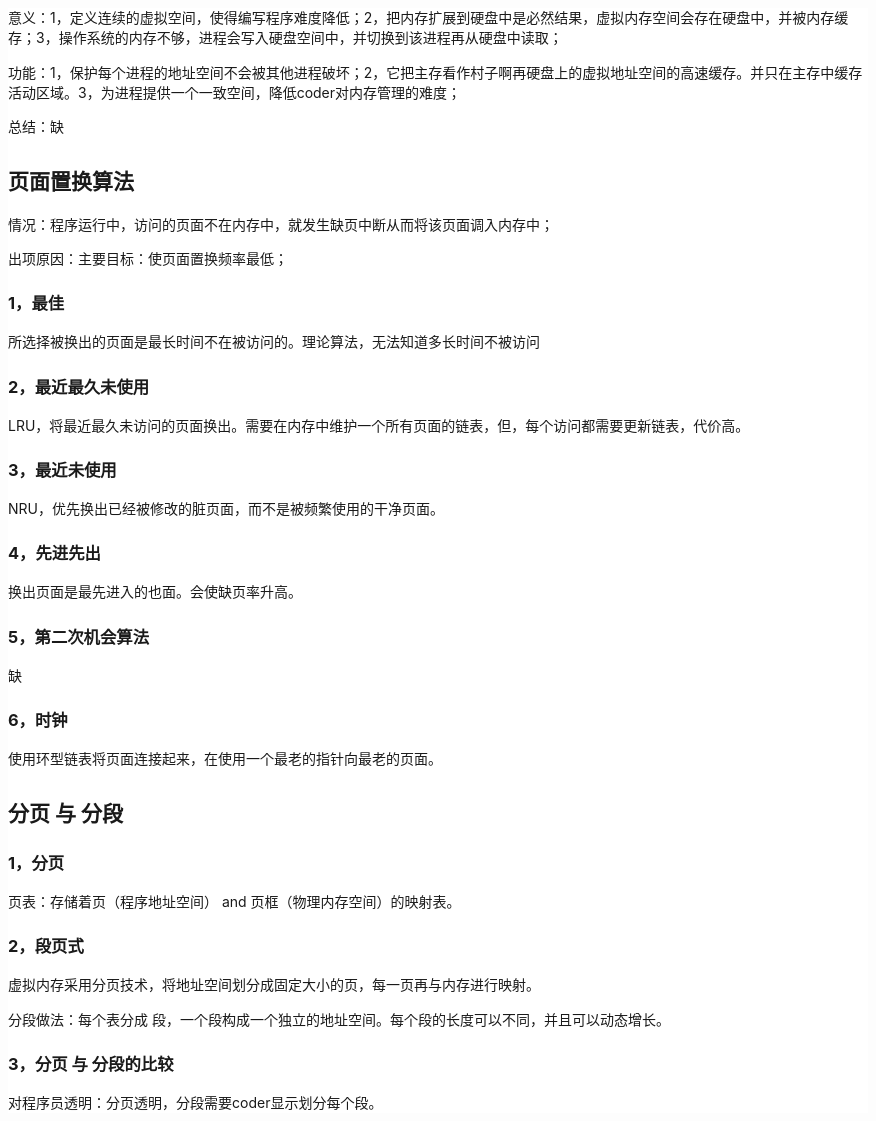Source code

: 意义：1，定义连续的虚拟空间，使得编写程序难度降低；2，把内存扩展到硬盘中是必然结果，虚拟内存空间会存在硬盘中，并被内存缓存；3，操作系统的内存不够，进程会写入硬盘空间中，并切换到该进程再从硬盘中读取；

功能：1，保护每个进程的地址空间不会被其他进程破坏；2，它把主存看作村子啊再硬盘上的虚拟地址空间的高速缓存。并只在主存中缓存活动区域。3，为进程提供一个一致空间，降低coder对内存管理的难度；

总结：缺


## 页面置换算法

情况：程序运行中，访问的页面不在内存中，就发生缺页中断从而将该页面调入内存中；

出项原因：主要目标：使页面置换频率最低；

### 1，最佳

所选择被换出的页面是最长时间不在被访问的。理论算法，无法知道多长时间不被访问

### 2，最近最久未使用

LRU，将最近最久未访问的页面换出。需要在内存中维护一个所有页面的链表，但，每个访问都需要更新链表，代价高。

### 3，最近未使用

NRU，优先换出已经被修改的脏页面，而不是被频繁使用的干净页面。

### 4，先进先出

换出页面是最先进入的也面。会使缺页率升高。

### 5，第二次机会算法

缺

### 6，时钟

使用环型链表将页面连接起来，在使用一个最老的指针向最老的页面。


## 分页 与 分段

### 1，分页

页表：存储着页（程序地址空间） and 页框（物理内存空间）的映射表。

### 2，段页式

虚拟内存采用分页技术，将地址空间划分成固定大小的页，每一页再与内存进行映射。

分段做法：每个表分成 段，一个段构成一个独立的地址空间。每个段的长度可以不同，并且可以动态增长。

### 3，分页 与 分段的比较

对程序员透明：分页透明，分段需要coder显示划分每个段。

━━━

From the line with "换出页面是最先进入的也面。会使缺页率升高。" through the last line of the records, set down every line exactly as written and leave out all others.

换出页面是最先进入的也面。会使缺页率升高。

### 5，第二次机会算法

缺

### 6，时钟

使用环型链表将页面连接起来，在使用一个最老的指针向最老的页面。


## 分页 与 分段

### 1，分页

页表：存储着页（程序地址空间） and 页框（物理内存空间）的映射表。

### 2，段页式

虚拟内存采用分页技术，将地址空间划分成固定大小的页，每一页再与内存进行映射。

分段做法：每个表分成 段，一个段构成一个独立的地址空间。每个段的长度可以不同，并且可以动态增长。

### 3，分页 与 分段的比较

对程序员透明：分页透明，分段需要coder显示划分每个段。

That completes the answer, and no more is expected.